Я сказал, что на билет не много надо, а что гости тоже за свой счет могли бы приехать. А то вот, говорил, газеты трубят: торжество, торжество! а небось, с крестьян не сбросят пятачка из оброка на это торжество. 47 миллионов пойдут в 47 карманов, и для них будет настоящее торжество, а крестьяне, как говорится в сказке, там были, мед пиво пили, но по усам текло, а в рот не попало. Какое же для них торжество? Надо было, говорю, объявить ради коронации сложение налогов в счет этой траты, тогда бы и крестьяне радовались, а то радость, радость, а радоваться нечему.
Такому моему рассуждению начальство не придало значения и не обиделось, наоборот, повеселели и стали между собою смеяться, а прокурор сказал:
— Вот если бы такие мысли у наших министров были, тогда бы нам и займов не надо делать, а когда они у мужика, да еще у солдата, дело совсем плохо, министр Ванновский не похвалит такого солдата.
Другой жандармский офицер сказал:
— У нас, слава Богу, Государь самодержец, и ему не надо у мужиков спрашивать, куда и на что деньги тратить. Россия только и жива самодержавием, а не станет у царя этого права, нас и вороны-то заклюют и по косточкам растащут. С таких, как этот, — кивнул он на меня, — спросить нечего, он ничего в политике не понимает, а вот когда господа дураками прикидываются и таким темным сочувствуют, этим никак простить нельзя.
Со мною вступили в частную беседу, и прокурор спросил:
— Ну, как в вашей деревне, не бунтуют против господ?
Я сказал, что хоть не бунтуют, а жить нельзя, господа во всем дюже притесняют народ. Земли мало, оброки большие, чем жить неизвестно, а тут еще штрафы господские.

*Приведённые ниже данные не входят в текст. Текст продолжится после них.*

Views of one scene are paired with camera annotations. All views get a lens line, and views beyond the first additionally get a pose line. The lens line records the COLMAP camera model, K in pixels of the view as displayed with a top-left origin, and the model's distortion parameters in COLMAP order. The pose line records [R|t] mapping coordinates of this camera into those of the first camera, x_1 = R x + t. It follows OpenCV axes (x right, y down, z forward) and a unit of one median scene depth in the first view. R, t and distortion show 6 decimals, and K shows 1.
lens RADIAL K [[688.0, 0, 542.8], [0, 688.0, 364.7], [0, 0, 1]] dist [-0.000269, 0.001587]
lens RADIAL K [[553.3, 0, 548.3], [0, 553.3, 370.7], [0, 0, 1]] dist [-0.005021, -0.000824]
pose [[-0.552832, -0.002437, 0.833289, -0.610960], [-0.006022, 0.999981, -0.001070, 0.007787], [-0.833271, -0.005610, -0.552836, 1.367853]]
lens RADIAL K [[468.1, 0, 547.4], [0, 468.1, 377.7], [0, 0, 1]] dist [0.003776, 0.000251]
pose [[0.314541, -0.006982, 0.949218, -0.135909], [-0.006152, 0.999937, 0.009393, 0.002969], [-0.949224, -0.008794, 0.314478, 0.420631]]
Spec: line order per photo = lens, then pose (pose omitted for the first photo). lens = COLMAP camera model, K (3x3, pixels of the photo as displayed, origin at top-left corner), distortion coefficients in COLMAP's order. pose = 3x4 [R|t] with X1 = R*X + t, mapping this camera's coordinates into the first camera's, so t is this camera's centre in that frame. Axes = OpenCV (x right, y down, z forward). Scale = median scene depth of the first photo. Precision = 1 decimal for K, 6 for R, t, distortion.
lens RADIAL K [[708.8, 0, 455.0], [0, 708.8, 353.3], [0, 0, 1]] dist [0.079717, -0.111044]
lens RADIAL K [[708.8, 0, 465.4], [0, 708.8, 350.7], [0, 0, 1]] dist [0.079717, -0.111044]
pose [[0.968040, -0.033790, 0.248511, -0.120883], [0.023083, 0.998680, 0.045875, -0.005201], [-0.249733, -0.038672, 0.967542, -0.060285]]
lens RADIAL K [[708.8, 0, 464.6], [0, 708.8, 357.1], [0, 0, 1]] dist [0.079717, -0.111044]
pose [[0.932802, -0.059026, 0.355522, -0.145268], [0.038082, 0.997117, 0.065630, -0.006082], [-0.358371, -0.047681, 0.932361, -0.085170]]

— У вас песня одна, — сказал он, — господа притесняют, а вот когда мужики господам разный вред и неприятности делают, об этом никто и не говорит.

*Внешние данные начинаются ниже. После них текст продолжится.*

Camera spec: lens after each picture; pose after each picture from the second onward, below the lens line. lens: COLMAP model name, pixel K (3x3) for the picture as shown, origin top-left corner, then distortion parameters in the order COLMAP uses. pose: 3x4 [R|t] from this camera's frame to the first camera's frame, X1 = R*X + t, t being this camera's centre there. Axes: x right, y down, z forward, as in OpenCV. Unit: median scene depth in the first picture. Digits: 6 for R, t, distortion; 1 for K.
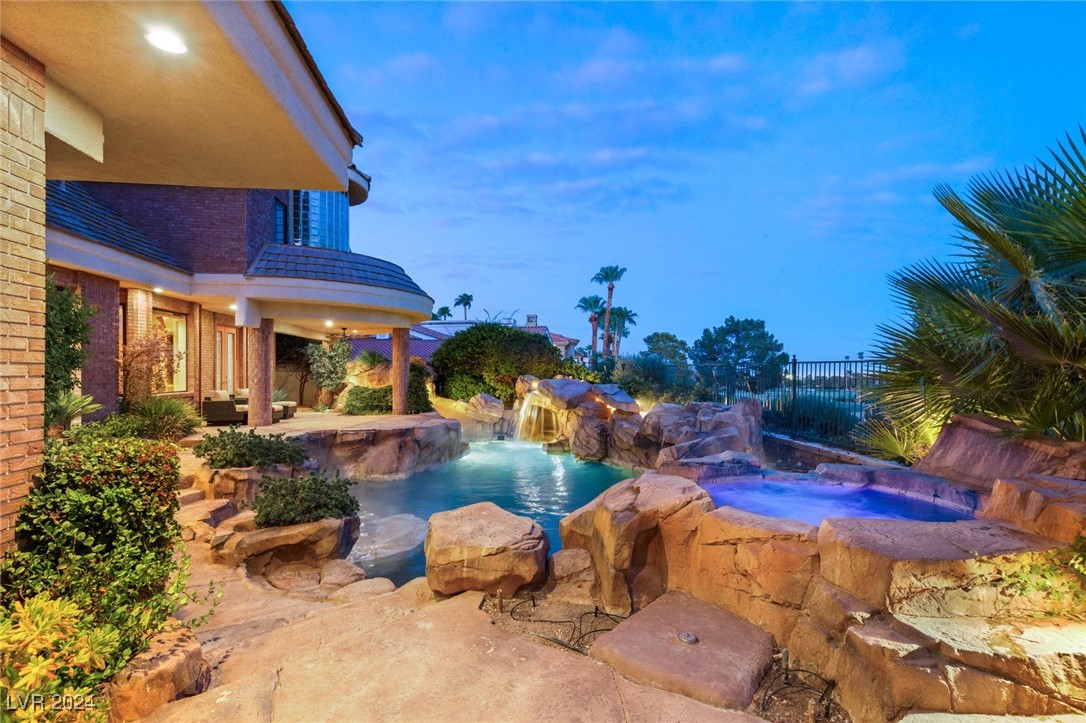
lens RADIAL K [[489.3, 0, 535.7], [0, 489.3, 366.9], [0, 0, 1]] dist [0.009346, -0.003306]
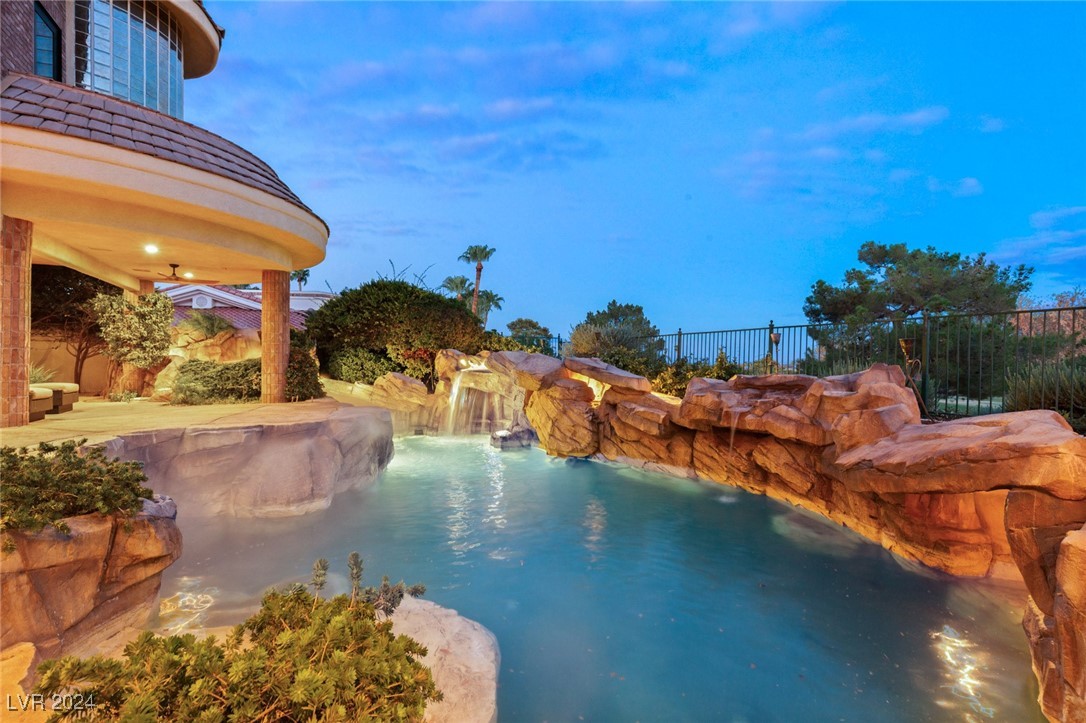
lens RADIAL K [[489.3, 0, 535.5], [0, 489.3, 360.7], [0, 0, 1]] dist [0.009346, -0.003306]
pose [[0.947104, 0.007937, 0.320830, -0.199777], [-0.010073, 0.999937, 0.004998, 0.043445], [-0.320770, -0.007965, 0.947124, 0.337850]]
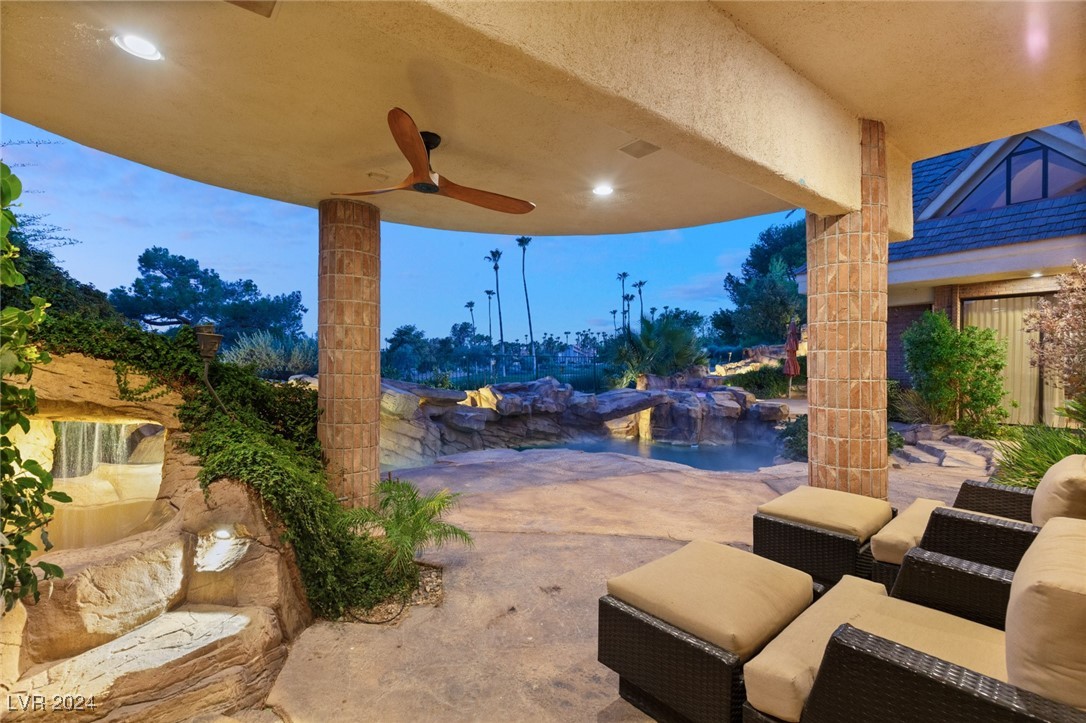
lens RADIAL K [[489.3, 0, 539.5], [0, 489.3, 363.9], [0, 0, 1]] dist [0.009346, -0.003306]
pose [[-0.515453, -0.005844, 0.856898, -0.727693], [-0.008814, 0.999960, 0.001517, 0.013939], [-0.856873, -0.006770, -0.515484, 1.355151]]
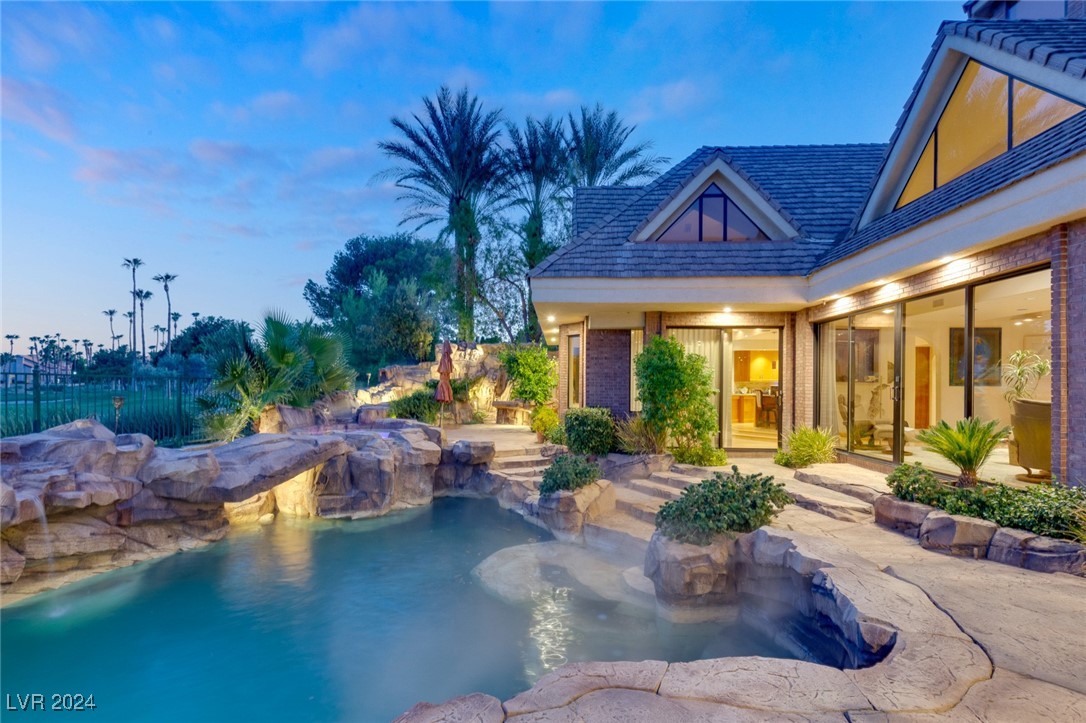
lens RADIAL K [[497.8, 0, 541.7], [0, 497.8, 382.9], [0, 0, 1]] dist [0.009579, -0.001550]
pose [[-0.988300, -0.007805, 0.152324, -0.285278], [-0.009490, 0.999902, -0.010337, 0.006216], [-0.152228, -0.011662, -0.988277, 1.180132]]
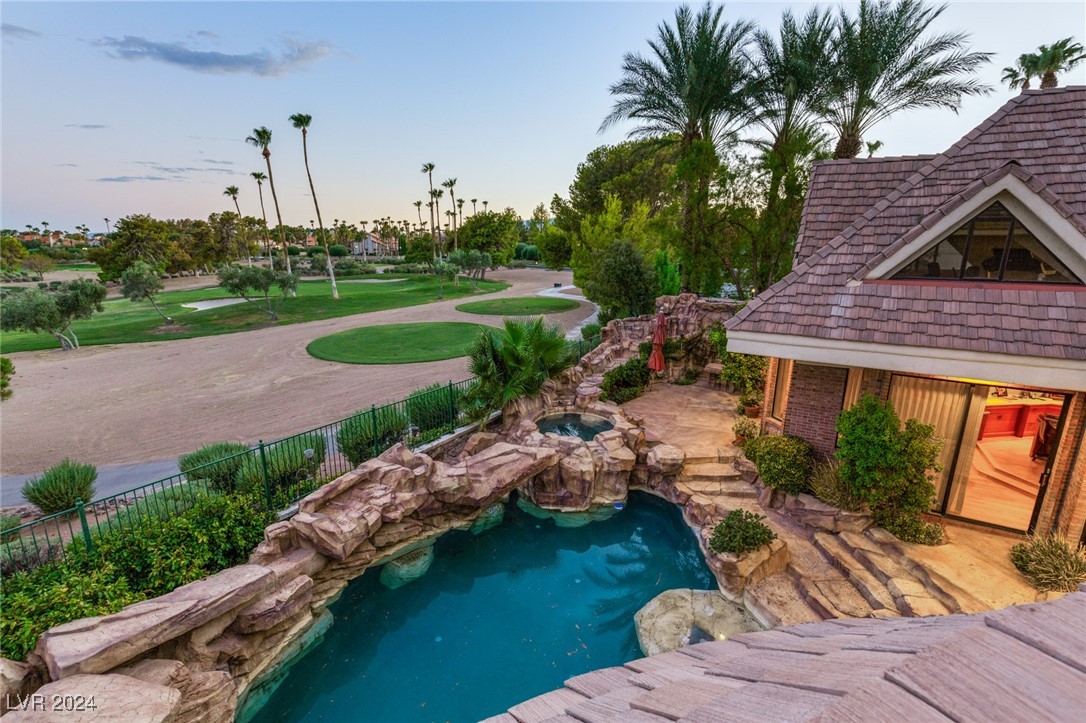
lens RADIAL K [[489.3, 0, 542.2], [0, 489.3, 365.7], [0, 0, 1]] dist [0.009346, -0.003306]
pose [[-0.807696, -0.148062, 0.570706, -0.362621], [-0.014218, 0.972565, 0.232197, -0.288847], [-0.589428, 0.179430, -0.787642, 1.201136]]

На мое изумление, как это может быть, он сказал:
— Лакей мне мундир испачкает, кухарка обед сырой подаст, дворник дрова неровно наколет, отчего угореть можно, горничная нужную бумагу со стола смахнет. Все это каждый день бывает, это не выдумки.

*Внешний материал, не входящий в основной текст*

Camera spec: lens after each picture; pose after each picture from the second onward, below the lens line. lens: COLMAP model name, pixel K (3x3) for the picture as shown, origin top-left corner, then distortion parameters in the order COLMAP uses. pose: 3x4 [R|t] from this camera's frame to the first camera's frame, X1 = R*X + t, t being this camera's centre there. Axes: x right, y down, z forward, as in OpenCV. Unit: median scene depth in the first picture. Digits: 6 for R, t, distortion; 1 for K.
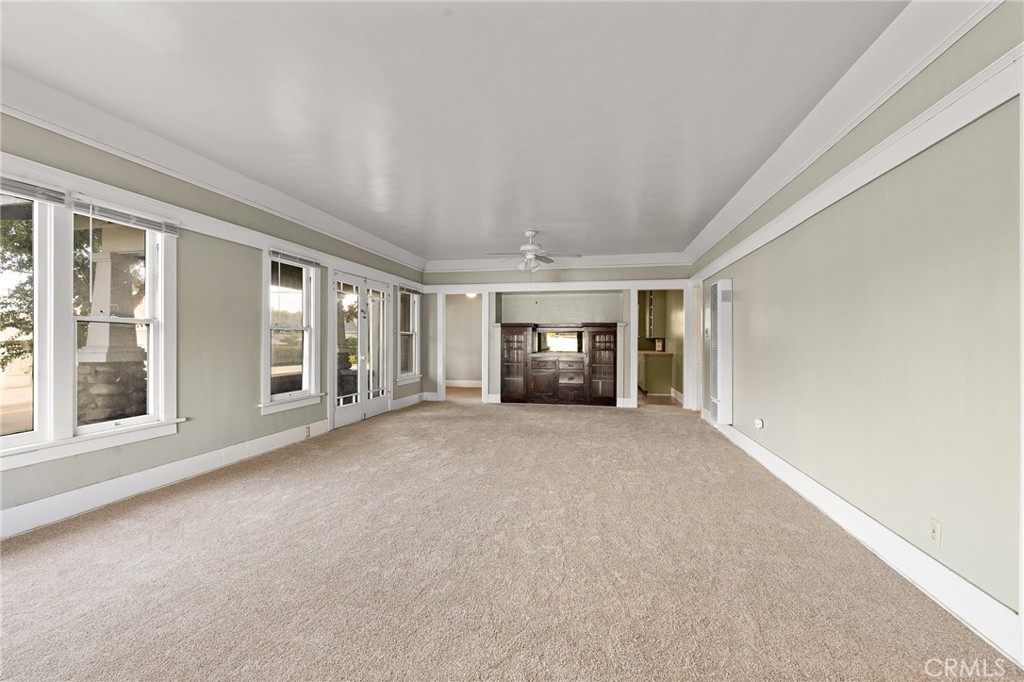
lens RADIAL K [[456.2, 0, 510.0], [0, 456.2, 342.4], [0, 0, 1]] dist [0.000468, -0.000172]
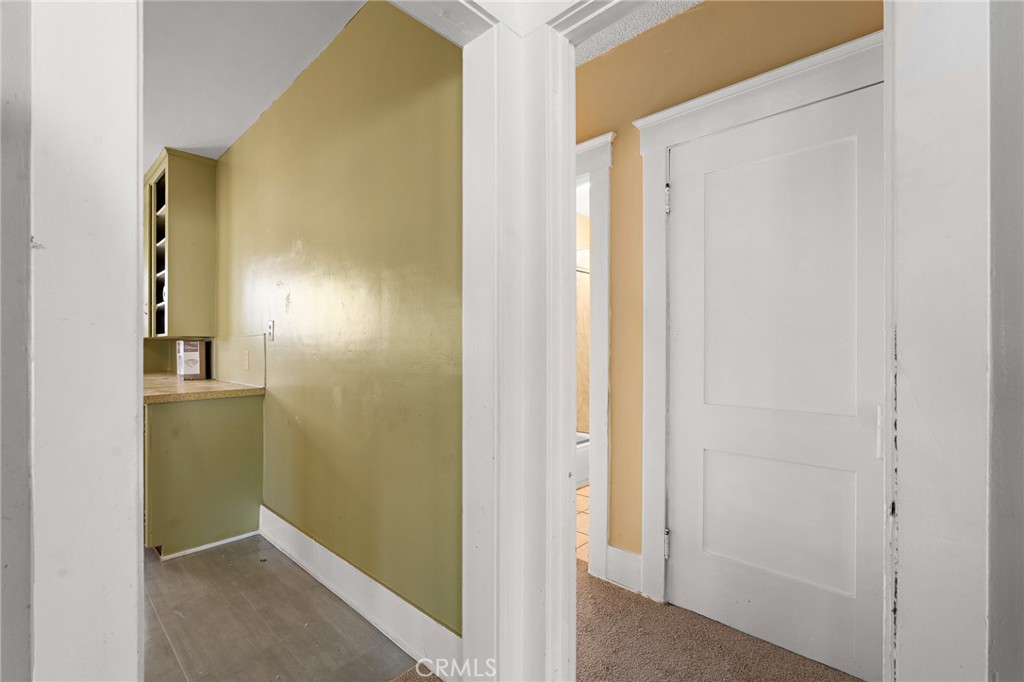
lens RADIAL K [[451.9, 0, 509.3], [0, 451.9, 345.0], [0, 0, 1]] dist [-0.001097, 0.000061]
pose [[0.520956, 0.013405, 0.853478, 0.284823], [0.001078, 0.999866, -0.016363, 0.002498], [-0.853583, 0.009444, 0.520872, 1.072087]]
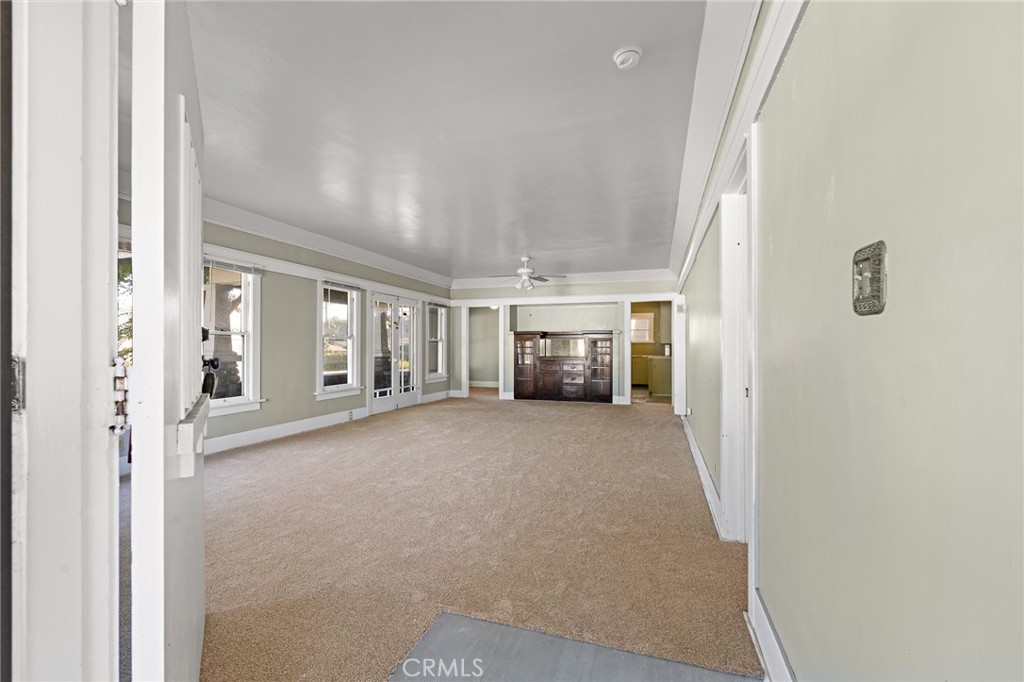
lens RADIAL K [[451.9, 0, 509.3], [0, 451.9, 345.0], [0, 0, 1]] dist [-0.001097, 0.000061]
pose [[0.993148, -0.002867, -0.116830, 0.131243], [0.001911, 0.999964, -0.008299, 0.002875], [0.116850, 0.008019, 0.993117, -0.195285]]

Я согласился, но указал на разницу в этих случаях. «Господа, говорю, за эти провинности всегда мужиков прогнать могут и других нанять, а мужики господам за их притеснения ничего не могут сделать».
— Ишь, он какой, — кивнул он на меня жандармскому полковнику, — его ни в чем не поймаешь, он во всем прав, а еще ротмистр говорит, что он темный и ничего не понимает в политике. Эти темные нас проведут и выведут, пока мы об их темноте раздобарываем.
Глава 15
Церемония разжалования
Министр Ванновский, которому было сообщено о моем деле, телеграфно распорядился разжаловать меня в рядовые и перевести в Варшаву, в распоряжение генерал-губернатора Бобрикова. Время было горячее, приближалась коронация и министр не имел времени продумать, куда меня девать, и сделал большую ошибку, пославши неизвестно зачем в Варшаву, где и без того было много «беспокойных». Приказом по штабу операцию разжалованья поручалось произвести штабс-капитану Полякову при полном собрании всех писарей и типографщиков штаба. Выстроивши команду и прочитавши приказ, Поляков обратился с речью такого содержания:
— Вы, штабные писаря, совсем развинтились и совсем забыли о воинской дисциплине. Главная заповедь солдата — это не рассуждать! Сделают нам деревянного бога и скажут: молитесь! И мы должны молиться! Я первый подойду и поклонюсь! Вот какими должны быть солдаты! А то рассуждать… на коронацию деньги тратят… вы эти художества оставьте…
Излив свое красноречие и запнувшись на последних словах, он покраснел и резко крикнул:
— Новиков, шаг вперед! И, подскочивши ко мне, стал торопливо спарывать галуны с моего мундира и кидать на пол. Я сказал, что можно бы этого не делать, а просто дать мне мундир без галунов и нашивок.
— Молчать! — крикнул он, — не твое дело! Солдаты должны видеть, как армия поступает со своими художниками!
После этого обряда мне было приказано собирать свои вещи и выходить на двор, где уже стояла парная казенная повозка с кучером и четырьмя жандармами.
Усадивши меня в середине, они сели по углам и обнажили шашки, делая друг другу условные знаки и принимая меня за очень большую птицу, о которой надо было очень серьезно заботиться, чтобы она не улетела на ходу.
Как я ни был обескуражен против товарищей обрядом разжалования, но, когда ехал по Москве при такой усиленной охране, меня разбирал смех и так подмывало кричать: «Эй, берегись, везут Стеньку Разина!»